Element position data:

(begin)

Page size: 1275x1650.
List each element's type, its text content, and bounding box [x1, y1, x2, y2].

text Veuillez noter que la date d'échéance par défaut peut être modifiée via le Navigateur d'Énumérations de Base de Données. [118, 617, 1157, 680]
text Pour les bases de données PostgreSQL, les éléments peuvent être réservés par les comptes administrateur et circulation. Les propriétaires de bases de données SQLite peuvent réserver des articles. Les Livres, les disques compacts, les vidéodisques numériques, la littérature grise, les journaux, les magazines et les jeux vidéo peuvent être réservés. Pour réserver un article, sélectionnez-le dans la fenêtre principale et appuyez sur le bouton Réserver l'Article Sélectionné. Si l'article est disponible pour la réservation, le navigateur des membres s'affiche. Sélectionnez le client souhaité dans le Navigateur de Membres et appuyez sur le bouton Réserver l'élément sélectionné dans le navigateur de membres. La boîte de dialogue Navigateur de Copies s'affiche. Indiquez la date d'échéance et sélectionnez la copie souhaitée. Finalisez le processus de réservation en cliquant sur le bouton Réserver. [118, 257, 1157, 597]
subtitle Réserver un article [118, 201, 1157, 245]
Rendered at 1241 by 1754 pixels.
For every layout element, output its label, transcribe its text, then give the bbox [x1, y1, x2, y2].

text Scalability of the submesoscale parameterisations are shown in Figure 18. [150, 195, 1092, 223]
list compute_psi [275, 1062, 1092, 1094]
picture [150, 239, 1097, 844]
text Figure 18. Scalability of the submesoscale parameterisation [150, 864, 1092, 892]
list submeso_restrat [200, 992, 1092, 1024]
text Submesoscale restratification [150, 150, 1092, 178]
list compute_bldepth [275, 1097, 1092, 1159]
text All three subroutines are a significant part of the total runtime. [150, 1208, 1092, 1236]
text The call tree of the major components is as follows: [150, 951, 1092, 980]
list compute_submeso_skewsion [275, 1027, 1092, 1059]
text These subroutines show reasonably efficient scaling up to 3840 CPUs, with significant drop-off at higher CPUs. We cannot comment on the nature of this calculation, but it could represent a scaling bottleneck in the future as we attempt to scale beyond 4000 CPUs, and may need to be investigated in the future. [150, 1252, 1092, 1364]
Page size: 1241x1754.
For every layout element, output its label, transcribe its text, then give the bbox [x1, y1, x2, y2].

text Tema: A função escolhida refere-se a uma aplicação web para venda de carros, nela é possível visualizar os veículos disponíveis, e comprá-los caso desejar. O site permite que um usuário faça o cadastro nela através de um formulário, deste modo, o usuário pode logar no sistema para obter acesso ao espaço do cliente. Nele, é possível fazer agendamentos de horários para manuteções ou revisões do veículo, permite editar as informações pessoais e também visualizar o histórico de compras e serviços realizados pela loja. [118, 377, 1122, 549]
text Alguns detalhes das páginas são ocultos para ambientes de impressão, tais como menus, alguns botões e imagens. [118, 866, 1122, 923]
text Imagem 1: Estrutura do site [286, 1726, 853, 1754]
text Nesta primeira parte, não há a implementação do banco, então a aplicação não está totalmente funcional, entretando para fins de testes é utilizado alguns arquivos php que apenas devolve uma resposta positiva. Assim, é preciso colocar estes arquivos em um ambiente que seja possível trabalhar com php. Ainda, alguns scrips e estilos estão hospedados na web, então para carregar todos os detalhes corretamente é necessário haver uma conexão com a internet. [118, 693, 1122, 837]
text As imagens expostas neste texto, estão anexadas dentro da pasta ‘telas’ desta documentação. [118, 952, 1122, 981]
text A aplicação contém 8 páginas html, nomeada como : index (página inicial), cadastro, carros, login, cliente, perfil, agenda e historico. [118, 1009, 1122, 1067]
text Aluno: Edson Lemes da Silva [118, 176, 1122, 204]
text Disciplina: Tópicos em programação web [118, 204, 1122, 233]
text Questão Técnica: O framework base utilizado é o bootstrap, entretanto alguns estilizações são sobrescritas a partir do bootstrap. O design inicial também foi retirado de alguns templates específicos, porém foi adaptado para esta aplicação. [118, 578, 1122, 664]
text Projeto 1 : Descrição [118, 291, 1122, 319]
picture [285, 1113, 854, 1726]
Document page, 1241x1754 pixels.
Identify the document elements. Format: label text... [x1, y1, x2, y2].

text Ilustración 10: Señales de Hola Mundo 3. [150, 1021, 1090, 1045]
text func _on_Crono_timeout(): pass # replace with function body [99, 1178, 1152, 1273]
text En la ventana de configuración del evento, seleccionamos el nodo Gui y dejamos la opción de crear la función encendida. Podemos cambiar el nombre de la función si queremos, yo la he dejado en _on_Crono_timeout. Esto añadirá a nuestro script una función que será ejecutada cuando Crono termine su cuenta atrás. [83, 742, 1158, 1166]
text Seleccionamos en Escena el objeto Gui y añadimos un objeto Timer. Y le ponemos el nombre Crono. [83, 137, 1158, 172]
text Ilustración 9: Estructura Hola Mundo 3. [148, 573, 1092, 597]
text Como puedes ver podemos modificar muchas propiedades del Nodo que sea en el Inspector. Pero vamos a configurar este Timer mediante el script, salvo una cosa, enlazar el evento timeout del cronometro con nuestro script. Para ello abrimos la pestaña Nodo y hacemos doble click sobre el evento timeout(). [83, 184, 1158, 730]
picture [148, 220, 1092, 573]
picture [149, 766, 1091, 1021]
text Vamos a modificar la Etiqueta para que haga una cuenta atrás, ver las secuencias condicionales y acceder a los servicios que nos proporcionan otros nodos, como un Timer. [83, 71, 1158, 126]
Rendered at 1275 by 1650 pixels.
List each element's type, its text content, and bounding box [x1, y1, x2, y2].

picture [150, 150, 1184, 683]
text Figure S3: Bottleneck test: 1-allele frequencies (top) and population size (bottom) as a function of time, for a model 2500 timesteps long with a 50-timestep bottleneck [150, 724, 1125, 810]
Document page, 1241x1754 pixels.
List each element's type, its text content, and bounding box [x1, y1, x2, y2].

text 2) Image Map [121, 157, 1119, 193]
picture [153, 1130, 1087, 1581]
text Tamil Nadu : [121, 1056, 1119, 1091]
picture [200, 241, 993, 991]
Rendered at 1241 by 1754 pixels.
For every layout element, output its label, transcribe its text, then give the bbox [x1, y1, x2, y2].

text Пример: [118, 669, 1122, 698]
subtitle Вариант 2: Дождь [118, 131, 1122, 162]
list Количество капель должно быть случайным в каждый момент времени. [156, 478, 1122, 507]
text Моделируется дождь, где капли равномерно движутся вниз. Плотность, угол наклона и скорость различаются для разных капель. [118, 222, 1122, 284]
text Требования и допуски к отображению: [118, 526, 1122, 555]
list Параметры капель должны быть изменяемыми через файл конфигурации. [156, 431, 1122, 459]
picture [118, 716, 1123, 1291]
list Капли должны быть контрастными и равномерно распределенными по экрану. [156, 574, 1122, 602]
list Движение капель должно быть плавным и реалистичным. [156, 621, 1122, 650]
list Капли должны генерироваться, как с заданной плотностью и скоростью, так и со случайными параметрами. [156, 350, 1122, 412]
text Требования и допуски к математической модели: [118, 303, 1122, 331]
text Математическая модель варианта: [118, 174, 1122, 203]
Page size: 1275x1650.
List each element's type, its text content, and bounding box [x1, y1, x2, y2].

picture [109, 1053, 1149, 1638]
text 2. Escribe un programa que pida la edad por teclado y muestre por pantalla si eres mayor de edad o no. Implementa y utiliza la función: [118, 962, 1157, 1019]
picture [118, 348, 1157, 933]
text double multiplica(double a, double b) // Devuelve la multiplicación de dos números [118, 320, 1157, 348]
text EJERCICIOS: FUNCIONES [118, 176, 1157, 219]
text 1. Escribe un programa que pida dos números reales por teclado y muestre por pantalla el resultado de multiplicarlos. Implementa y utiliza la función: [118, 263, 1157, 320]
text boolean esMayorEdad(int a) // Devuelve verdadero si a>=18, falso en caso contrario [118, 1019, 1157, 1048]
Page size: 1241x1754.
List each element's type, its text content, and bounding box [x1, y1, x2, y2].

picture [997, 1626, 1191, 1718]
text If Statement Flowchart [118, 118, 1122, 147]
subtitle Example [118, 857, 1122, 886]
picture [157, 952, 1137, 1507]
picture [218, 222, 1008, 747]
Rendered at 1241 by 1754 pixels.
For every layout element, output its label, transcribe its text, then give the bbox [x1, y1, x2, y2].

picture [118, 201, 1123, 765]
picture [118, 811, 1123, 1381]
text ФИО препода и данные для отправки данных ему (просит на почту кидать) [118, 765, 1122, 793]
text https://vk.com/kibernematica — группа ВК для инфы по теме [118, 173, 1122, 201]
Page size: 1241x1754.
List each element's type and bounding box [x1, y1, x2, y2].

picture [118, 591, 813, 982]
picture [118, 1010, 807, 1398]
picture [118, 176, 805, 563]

(end)

| Short exercise |
Retype the data above word for word, from the very first line through the line that contains "subtitle Réserver un", including both of those lines.

| Exercise result |
Page size: 1275x1650.
List each element's type, its text content, and bounding box [x1, y1, x2, y2].

text Veuillez noter que la date d'échéance par défaut peut être modifiée via le Navigateur d'Énumérations de Base de Données. [118, 617, 1157, 680]
text Pour les bases de données PostgreSQL, les éléments peuvent être réservés par les comptes administrateur et circulation. Les propriétaires de bases de données SQLite peuvent réserver des articles. Les Livres, les disques compacts, les vidéodisques numériques, la littérature grise, les journaux, les magazines et les jeux vidéo peuvent être réservés. Pour réserver un article, sélectionnez-le dans la fenêtre principale et appuyez sur le bouton Réserver l'Article Sélectionné. Si l'article est disponible pour la réservation, le navigateur des membres s'affiche. Sélectionnez le client souhaité dans le Navigateur de Membres et appuyez sur le bouton Réserver l'élément sélectionné dans le navigateur de membres. La boîte de dialogue Navigateur de Copies s'affiche. Indiquez la date d'échéance et sélectionnez la copie souhaitée. Finalisez le processus de réservation en cliquant sur le bouton Réserver. [118, 257, 1157, 597]
subtitle Réserver un article [118, 201, 1157, 245]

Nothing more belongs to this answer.